President George Washington declared the United States first Thanksgiving on Nov. 26, 1789, as a day of thanksgiving for the nation having survived the Revolutionary War.
It took another 74 years before Thanksgiving became an official holiday in 1863. It took another 78 years until Thanksgiving became a national holiday.
Thanksgiving remains, first and foremost, a day of thanksgiving for our blessings, of which there are many. It is a time to reflect upon our many blessings.
- While the America we live in is not perfect, it remains the envy of the world.
- We live in America, a country of many freedoms.
- We remain a country of laws governed by the people and for the people.
- We remain a country with an economy envied by many nations of the world.
- We remain a nation of strength.
- West central Minnesota and much of the upper Midwest has weathered the Great Recession far better than other parts of the country.
- We saw another miracle of democracy as the 2010 Election Day came and passed with peaceful results, leading to expected transition of government positions in January.
- All Americans, every immigrant and every guest remains free to practice the faith of their choice or no faith at all if they so choose.
Our blessings truly are many.
Let us remember those military personnel serving in Iraq, Afghanistan and around the world protecting Americans and those in needs.
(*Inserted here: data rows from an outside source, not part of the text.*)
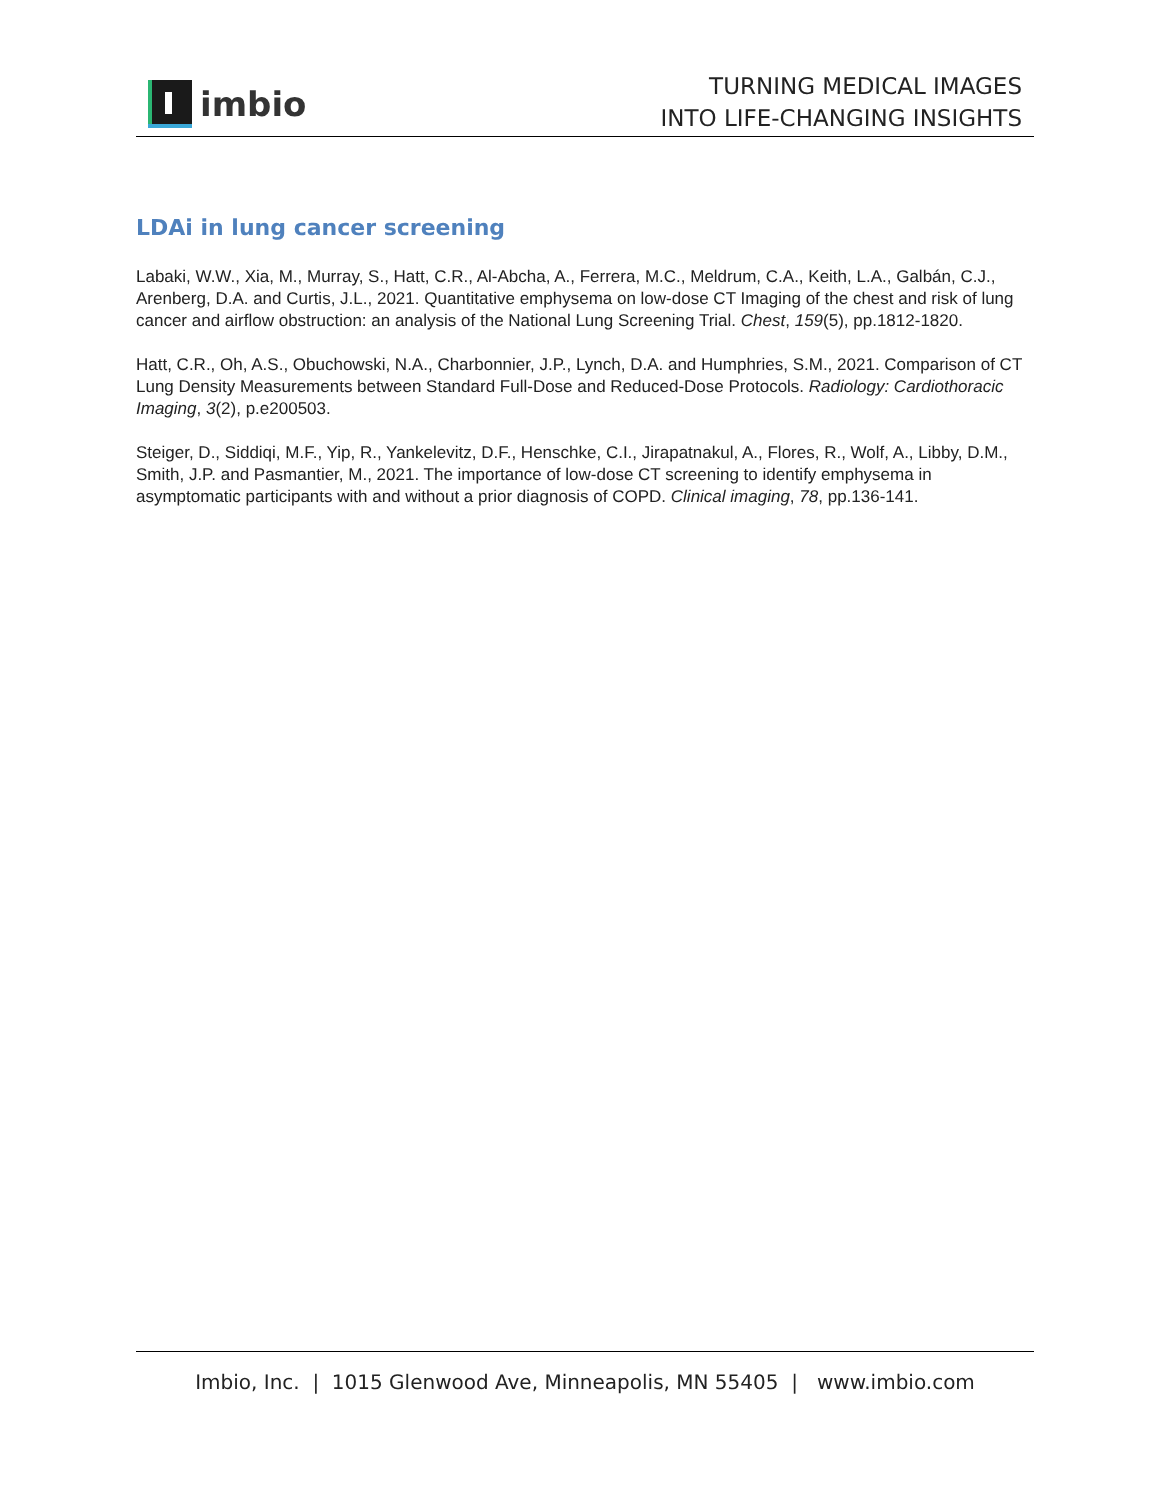imbio
TURNING MEDICAL IMAGES
INTO LIFE-CHANGING INSIGHTS
LDAi in lung cancer screening
Labaki, W.W., Xia, M., Murray, S., Hatt, C.R., Al-Abcha, A., Ferrera, M.C., Meldrum, C.A., Keith, L.A., Galbán, C.J., Arenberg, D.A. and Curtis, J.L., 2021. Quantitative emphysema on low-dose CT Imaging of the chest and risk of lung cancer and airflow obstruction: an analysis of the National Lung Screening Trial. Chest, 159(5), pp.1812-1820.
Hatt, C.R., Oh, A.S., Obuchowski, N.A., Charbonnier, J.P., Lynch, D.A. and Humphries, S.M., 2021. Comparison of CT Lung Density Measurements between Standard Full-Dose and Reduced-Dose Protocols. Radiology: Cardiothoracic Imaging, 3(2), p.e200503.
Steiger, D., Siddiqi, M.F., Yip, R., Yankelevitz, D.F., Henschke, C.I., Jirapatnakul, A., Flores, R., Wolf, A., Libby, D.M., Smith, J.P. and Pasmantier, M., 2021. The importance of low-dose CT screening to identify emphysema in asymptomatic participants with and without a prior diagnosis of COPD. Clinical imaging, 78, pp.136-141.
Imbio, Inc. | 1015 Glenwood Ave, Minneapolis, MN 55405 | www.imbio.com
Keep our troops in your Thanksgiving prayers.
As you gather to celebrate Thanksgiving with family, friends and community, remember your blessings.
Finally, we cannot forget that wonderful mainstay of any Thanksgiving dinner -- the American turkey. The majority of that fine turkey on America's plate Thursday waAright here in west central Minnesota.
Thursday is a good day to be thankful, especially for good turkey. Moreover, do not forget to pass the cranberries.